Screenwriter Michael Waldron (whose Loki is one of the high points in recent MCU projects) lays just enough track for Raimi’s inventiveness. It starts with a nightmarish introduction, then proceeds to a bittersweet wedding from which Strange must leave to fight a giant tentacled eyeball and save a multiverse-hopping teenager. At this point I was feeling pretty good; Strange’s melancholy is poignant, and then he swoops down the concrete canyons in shots that carry the same velocity as Maguire’s Spidey. The action makes some clever use of powers—portals and conjurings and the like—before kickstarting its plot by settling into a groove that makes light use of turgid dialogue sequences as mere pretense to hop around. Turns out the teenager is a new character imported from the comics, America Chavez (Xochitl Gomez), with an uncontrollable universe-puncturing punch. She’s instantly lovable—both underdog, lost and without an understanding of her powers, and overdog, knowing more about universe-traveling than Strange. That gives them a fun dynamic, and it holds the anything-goes plotting together.
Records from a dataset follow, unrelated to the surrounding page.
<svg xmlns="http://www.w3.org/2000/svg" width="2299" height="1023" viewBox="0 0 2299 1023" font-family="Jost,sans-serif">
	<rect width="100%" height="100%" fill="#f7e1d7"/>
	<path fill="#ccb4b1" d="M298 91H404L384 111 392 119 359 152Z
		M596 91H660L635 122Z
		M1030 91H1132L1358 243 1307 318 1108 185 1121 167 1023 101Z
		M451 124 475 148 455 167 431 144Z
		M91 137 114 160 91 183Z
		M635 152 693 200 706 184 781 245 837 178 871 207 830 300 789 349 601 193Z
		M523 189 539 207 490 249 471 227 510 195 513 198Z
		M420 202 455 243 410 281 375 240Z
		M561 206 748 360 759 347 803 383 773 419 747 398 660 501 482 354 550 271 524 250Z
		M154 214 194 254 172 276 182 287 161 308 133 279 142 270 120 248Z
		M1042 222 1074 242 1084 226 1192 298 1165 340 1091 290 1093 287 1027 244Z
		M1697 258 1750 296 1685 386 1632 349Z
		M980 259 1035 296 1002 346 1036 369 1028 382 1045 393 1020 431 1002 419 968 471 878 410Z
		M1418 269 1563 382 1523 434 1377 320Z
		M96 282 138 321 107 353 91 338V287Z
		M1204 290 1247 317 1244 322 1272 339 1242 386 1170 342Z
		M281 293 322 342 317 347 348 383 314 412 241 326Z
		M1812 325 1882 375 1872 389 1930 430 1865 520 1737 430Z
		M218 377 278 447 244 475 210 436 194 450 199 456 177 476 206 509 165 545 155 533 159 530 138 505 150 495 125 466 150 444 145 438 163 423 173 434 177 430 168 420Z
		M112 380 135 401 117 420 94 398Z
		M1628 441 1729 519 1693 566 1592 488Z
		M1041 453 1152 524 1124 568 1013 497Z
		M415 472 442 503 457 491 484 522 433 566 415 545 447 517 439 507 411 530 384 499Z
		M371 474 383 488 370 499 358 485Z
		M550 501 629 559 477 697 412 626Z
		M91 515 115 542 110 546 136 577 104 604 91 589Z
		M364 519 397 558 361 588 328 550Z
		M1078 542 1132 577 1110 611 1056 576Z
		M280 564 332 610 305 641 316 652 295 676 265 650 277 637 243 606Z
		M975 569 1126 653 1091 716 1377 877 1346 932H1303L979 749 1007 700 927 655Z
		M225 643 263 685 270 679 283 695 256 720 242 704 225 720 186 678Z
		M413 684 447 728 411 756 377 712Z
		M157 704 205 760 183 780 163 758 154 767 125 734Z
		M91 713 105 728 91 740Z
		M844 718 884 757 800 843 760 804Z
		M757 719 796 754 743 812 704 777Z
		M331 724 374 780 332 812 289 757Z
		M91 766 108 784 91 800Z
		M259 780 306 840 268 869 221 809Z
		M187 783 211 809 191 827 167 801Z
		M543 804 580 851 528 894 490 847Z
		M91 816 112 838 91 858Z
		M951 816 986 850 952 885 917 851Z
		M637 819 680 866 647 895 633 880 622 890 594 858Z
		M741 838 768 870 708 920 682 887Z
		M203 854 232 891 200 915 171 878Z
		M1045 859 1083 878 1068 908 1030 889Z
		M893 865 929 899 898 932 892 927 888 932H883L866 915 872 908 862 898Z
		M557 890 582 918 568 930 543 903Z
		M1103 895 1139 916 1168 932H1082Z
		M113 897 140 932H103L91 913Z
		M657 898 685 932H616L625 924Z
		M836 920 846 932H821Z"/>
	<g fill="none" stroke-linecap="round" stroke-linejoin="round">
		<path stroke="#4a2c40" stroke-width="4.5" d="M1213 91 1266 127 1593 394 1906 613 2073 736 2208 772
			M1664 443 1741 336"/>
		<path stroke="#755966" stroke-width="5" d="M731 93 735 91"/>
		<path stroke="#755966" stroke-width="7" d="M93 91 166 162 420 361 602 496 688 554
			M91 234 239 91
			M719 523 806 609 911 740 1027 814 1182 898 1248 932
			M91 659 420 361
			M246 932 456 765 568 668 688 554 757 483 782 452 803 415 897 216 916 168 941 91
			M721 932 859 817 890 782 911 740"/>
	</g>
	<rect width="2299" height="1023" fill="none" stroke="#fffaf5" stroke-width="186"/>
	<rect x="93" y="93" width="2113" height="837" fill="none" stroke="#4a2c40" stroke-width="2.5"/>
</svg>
The whole thing is a scotch-taped jumble of spectacles and sequences with these characters bopped around. But Raimi shapes their plights with unusual angles, jack-in-the-box surprises, and rug-pulling under cameos. It invites a multiverse of possibilities and then just messes around, with consequences loose. There are unbelievable moments of fantasy violence—people, including some Big Names, skewered or shredded or halved or exploded—and squiggly cartoonish nastiness—gibbering undead, plucked retinas, snapped necks, and extra eyeballs. That’s fun as far as that goes. But, really, what we’re looking at is a fun Raimi movie constantly swallowed up or upstaged by the generic Marvelisms around it. I’m so exhausted with movies whose motivations come floating in from other movies, and are not resolved by the end but paused instead. And the ways in which fan-favorite characters like Scarlet Witch (Elizabeth Olsen) and the Sorcerer Supreme (Benedict Wong) are used to close off and/or tie in to other entries are transparently cramping their fullest utility here. The strong current of personality running through the filmmaking is almost enough to divert attention from these typical grating elements in the moment. It’s only when the end credits start, and you can sit there thinking back over the events of the movie, that dissatisfaction fully settles in. Was that really all there was? Fittingly, the last line: “It’s over!”